Sono invece, meno giovane, o meglio, meno eufemisticamente, più vecchio di Alessandro Amorese, ho conosciuto Giovanni Volpe e ho collaborato, sia pur marginalmente, con la sua casa editrice. Sulla sua rivista “Intervento” ho pubblicato i miei primi articoli pagati (a quell’epoca anche le riviste di cultura avevano il buon gusto di pagare, sia pure poco). Era un uomo psicologicamente e ideologicamente molto lontano da Berto Ricci: non era un fascista di sinistra, ma un conservatore. Si dichiarava “monarchico e non antifascista”, però aveva una grande larghezza di vedute che gli faceva pubblicare anche libri lontani dai suoi orizzonti politici.
Era, anagraficamente e anche fisiognomicamente, un figlio del fascismo regime.

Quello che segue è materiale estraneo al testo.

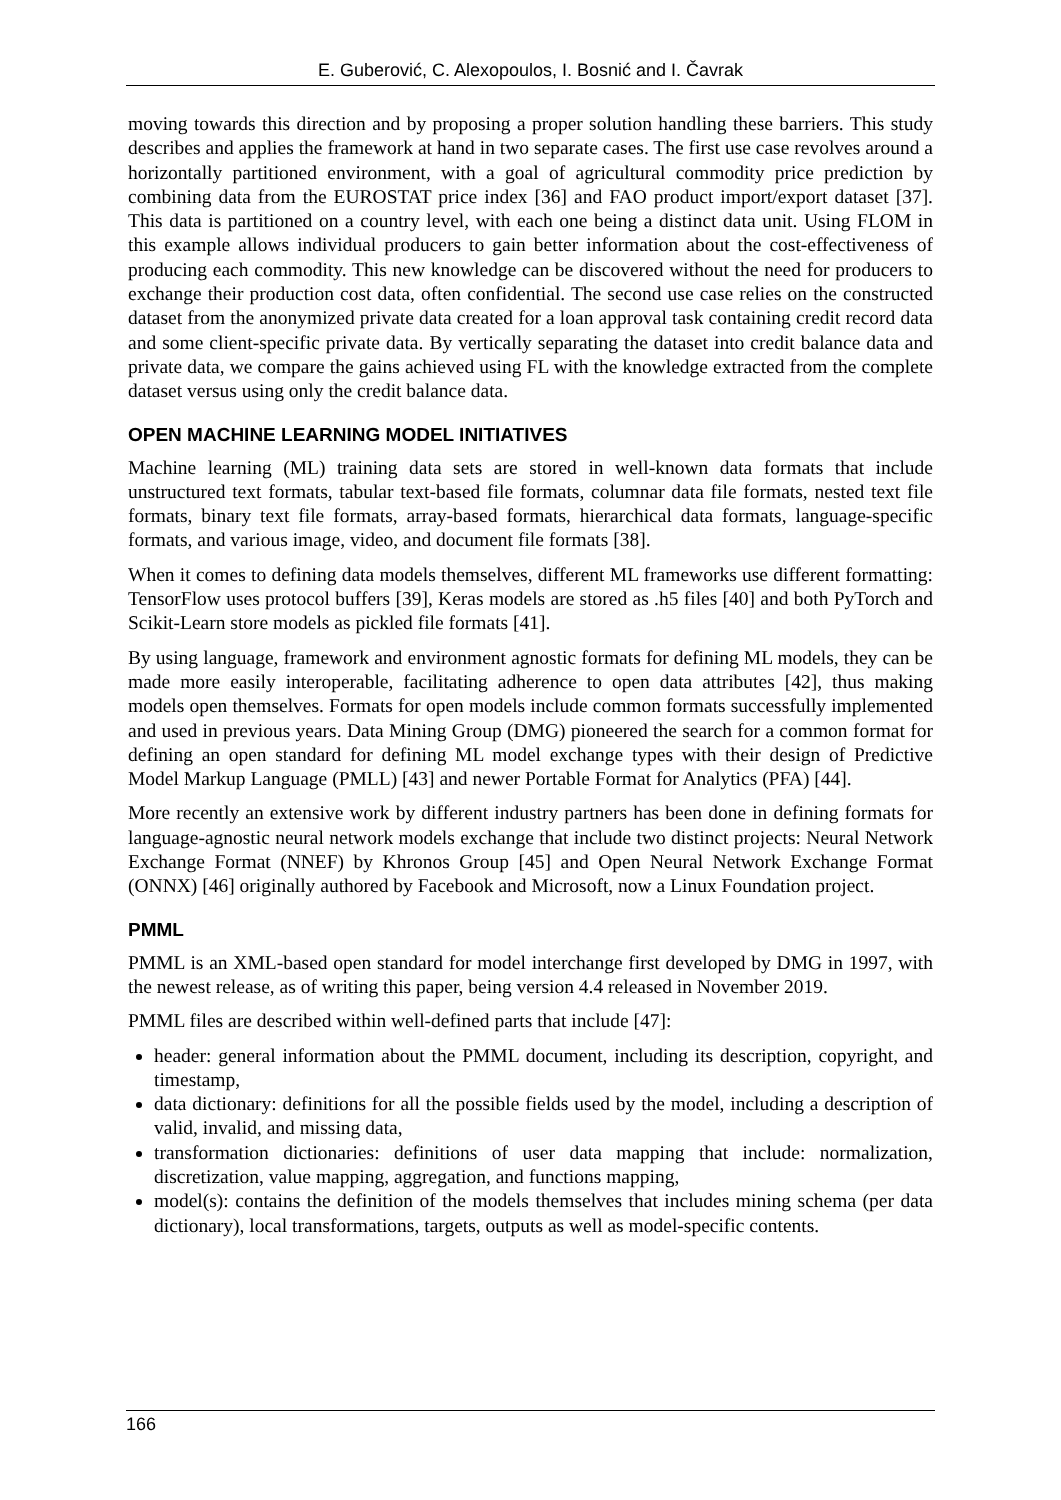E. Guberović, C. Alexopoulos, I. Bosnić and I. Čavrak
moving towards this direction and by proposing a proper solution handling these barriers. This study describes and applies the framework at hand in two separate cases. The first use case revolves around a horizontally partitioned environment, with a goal of agricultural commodity price prediction by combining data from the EUROSTAT price index [36] and FAO product import/export dataset [37]. This data is partitioned on a country level, with each one being a distinct data unit. Using FLOM in this example allows individual producers to gain better information about the cost-effectiveness of producing each commodity. This new knowledge can be discovered without the need for producers to exchange their production cost data, often confidential. The second use case relies on the constructed dataset from the anonymized private data created for a loan approval task containing credit record data and some client-specific private data. By vertically separating the dataset into credit balance data and private data, we compare the gains achieved using FL with the knowledge extracted from the complete dataset versus using only the credit balance data.
OPEN MACHINE LEARNING MODEL INITIATIVES
Machine learning (ML) training data sets are stored in well-known data formats that include unstructured text formats, tabular text-based file formats, columnar data file formats, nested text file formats, binary text file formats, array-based formats, hierarchical data formats, language-specific formats, and various image, video, and document file formats [38].
When it comes to defining data models themselves, different ML frameworks use different formatting: TensorFlow uses protocol buffers [39], Keras models are stored as .h5 files [40] and both PyTorch and Scikit-Learn store models as pickled file formats [41].
By using language, framework and environment agnostic formats for defining ML models, they can be made more easily interoperable, facilitating adherence to open data attributes [42], thus making models open themselves. Formats for open models include common formats successfully implemented and used in previous years. Data Mining Group (DMG) pioneered the search for a common format for defining an open standard for defining ML model exchange types with their design of Predictive Model Markup Language (PMLL) [43] and newer Portable Format for Analytics (PFA) [44].
More recently an extensive work by different industry partners has been done in defining formats for language-agnostic neural network models exchange that include two distinct projects: Neural Network Exchange Format (NNEF) by Khronos Group [45] and Open Neural Network Exchange Format (ONNX) [46] originally authored by Facebook and Microsoft, now a Linux Foundation project.
PMML
PMML is an XML-based open standard for model interchange first developed by DMG in 1997, with the newest release, as of writing this paper, being version 4.4 released in November 2019.
PMML files are described within well-defined parts that include [47]:
header: general information about the PMML document, including its description, copyright, and timestamp,
data dictionary: definitions for all the possible fields used by the model, including a description of valid, invalid, and missing data,
transformation dictionaries: definitions of user data mapping that include: normalization, discretization, value mapping, aggregation, and functions mapping,
model(s): contains the definition of the models themselves that includes mining schema (per data dictionary), local transformations, targets, outputs as well as model-specific contents.
166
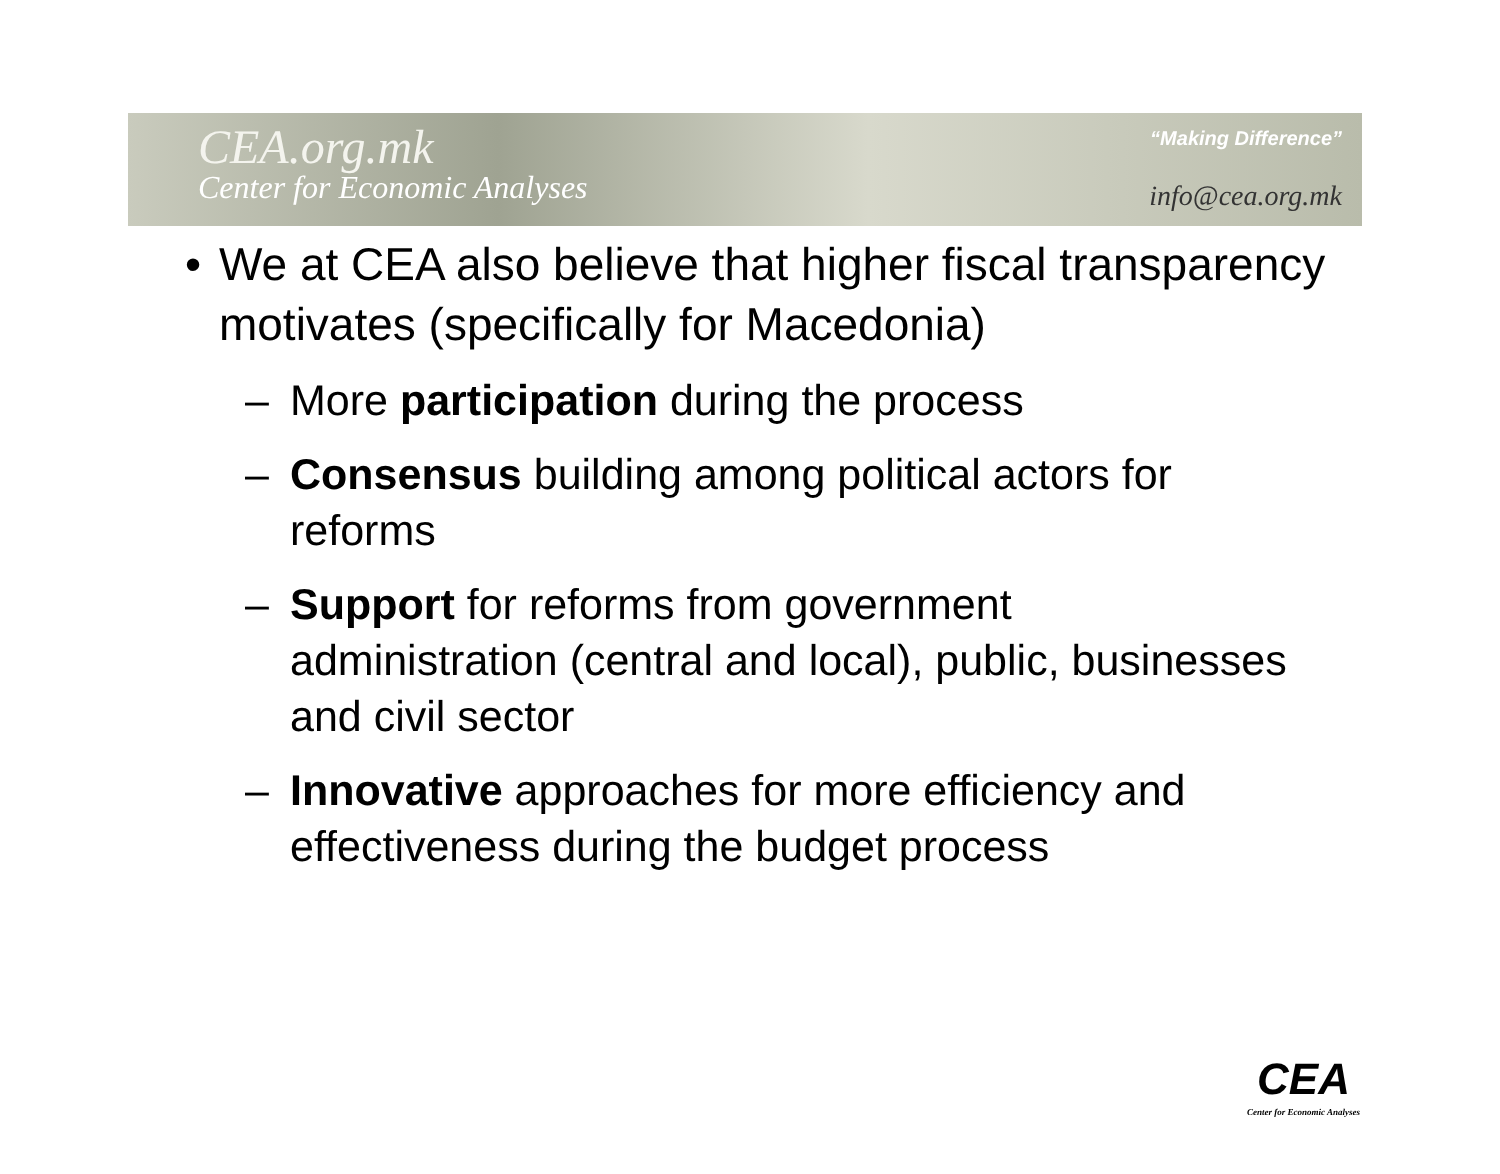CEA.org.mk
Center for Economic Analyses
“Making Difference”
info@cea.org.mk
• We at CEA also believe that higher fiscal transparency motivates (specifically for Macedonia)
– More participation during the process
– Consensus building among political actors for reforms
– Support for reforms from government administration (central and local), public, businesses and civil sector
– Innovative approaches for more efficiency and effectiveness during the budget process
CEA
Center for Economic Analyses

Suo padre era stato considerato lo storico ufficiale del fascismo e per questo, nonostante non avesse aderito alla Rsi, era stato epurato dopo la guerra. Quando ci lamentavamo dei tagli ai nostri articoli per motivi di spazio, ci ricordava che “il Professore” (lo chiamava sempre così) correggeva sul bancone della tipografia del “Tempo” di Angiolillo le bozze dei suoi articoli e se il piombo era troppo faceva lui stesso i tagli ai suoi pezzi di terza pagina. Aveva sposato una Serpieri, figlia del famoso sottosegretario alla Bonifica integrale e rettore dell’Ateneo fiorentino. Pubblicava moltissimo, ma non riusciva a vendere i suoi libri, un po’ per il boicottaggio della distribuzione e dei grandi quotidiani che avrebbero dovuto recensirlo, un po’ perché non gliene importava più di tanto.Il passivo della casa editrice e della Fondazione che intitolò al padre credo gli consentissero di compensare fiscalmente gli attivi delle sue attività imprenditoriali. Come alternativa al macero per i suoi fondi di magazzino escogitò un escamotage intelligente: li offrì scontati del 50 per cento ai vari circoli del Fuan. Fu così che molti di noi ne facemmo conoscenza.
Nei suoi confronti ho un rimorso. Insieme a un gruppo di giovani intellettuali di quella che sarebbe stata definita la Nuova Destra, fondammo una rivista (Elementi) e una casa editrice (Il Labirinto) e lui si sentì in certo qual modo tradito. Credo che avesse la sua parte di ragione: come minimo mancammo di diplomazia, e anche di spirito pratico. A complicare le cose ci si mise il fatto che la Nouvelle Droite francese cui ci ispiravamo professava un rozzo neopaganesimo, che per altro la maggior parte di noi non codivideva, cosa che aiutò alcuni intellettuali desiderosi di entrare nelle sue grazie per metterlo ulteriormente in rotta con noi. Fu un errore: Volpe sarà anche stato un “ombroso editore della domenica”, come lo definì brillantemente un mio amico che a volte scrive di cinema anche su questo sito, però era un mecenate e fece di tasca sua per la cultura di destra quello che forse nessuno ha fatto nell’Italia del dopoguerra. Intorno alla sua casa editrice e soprattutto alla Fondazione era riuscito a coagulare personalità del mondo accademico di prim’ordine, che ci sarebbero potute servire per spezzare l’isolamento cui ci aveva condannato la militanza a destra.
Volpe morì il 15 aprile 1984, lo stesso mese e giorno di Gentile, mentre interveniva a un incontro della Fondazione. In piedi come era vissuto. La Fondazione, grazie anche all’impegno della vedova e degli eredi, proseguì fino al maggio del 1989, con un convegno sulla (o meglio contro la) Rivoluzione Francese, cui partecipò anche Augusto Del Noce. Fu l’ultima volta che incontrai quel grande maestro della cultura cattolica che rappresentò il pendant nell’ambito filosofico di quello che De Felice ha rappresentato nella storiografia.
p.s. di Volpe scrissi un ricordo venato di affetto e di ironia (in un toscano i due sentimenti possono coabitare) sul numero del settembre 2006 di “Letteratura e Tradizione”. Oggi è irreperibili: gli interessati possono chiedermene l’originale.